WORK TASK: From the listing below, copy each line that contains the word "facebook".
+ + + + + + +
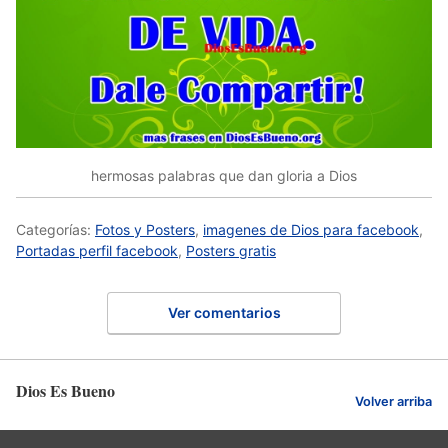
hermosas palabras que dan gloria a Dios
Categorías:
Fotos y Posters
,
imagenes de Dios para facebook
,
Portadas perfil facebook
,
Posters gratis
Ver comentarios
Dios Es Bueno
Volver arriba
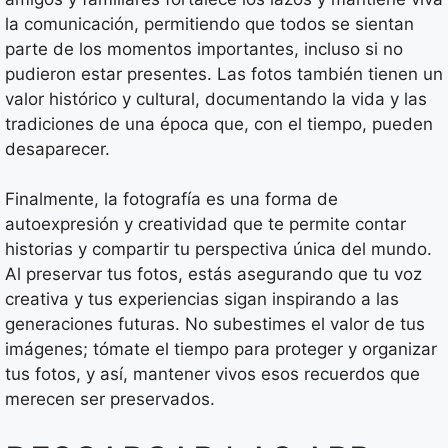
la comunicación, permitiendo que todos se sientan
parte de los momentos importantes, incluso si no
pudieron estar presentes. Las fotos también tienen un
valor histórico y cultural, documentando la vida y las
tradiciones de una época que, con el tiempo, pueden
desaparecer.
Finalmente, la fotografía es una forma de
autoexpresión y creatividad que te permite contar
historias y compartir tu perspectiva única del mundo.
Al preservar tus fotos, estás asegurando que tu voz
creativa y tus experiencias sigan inspirando a las
generaciones futuras. No subestimes el valor de tus
imágenes; tómate el tiempo para proteger y organizar
tus fotos, y así, mantener vivos esos recuerdos que
merecen ser preservados.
+ + + + + + +
RESULT BELOW:
imagenes de Dios para facebook
Portadas perfil facebook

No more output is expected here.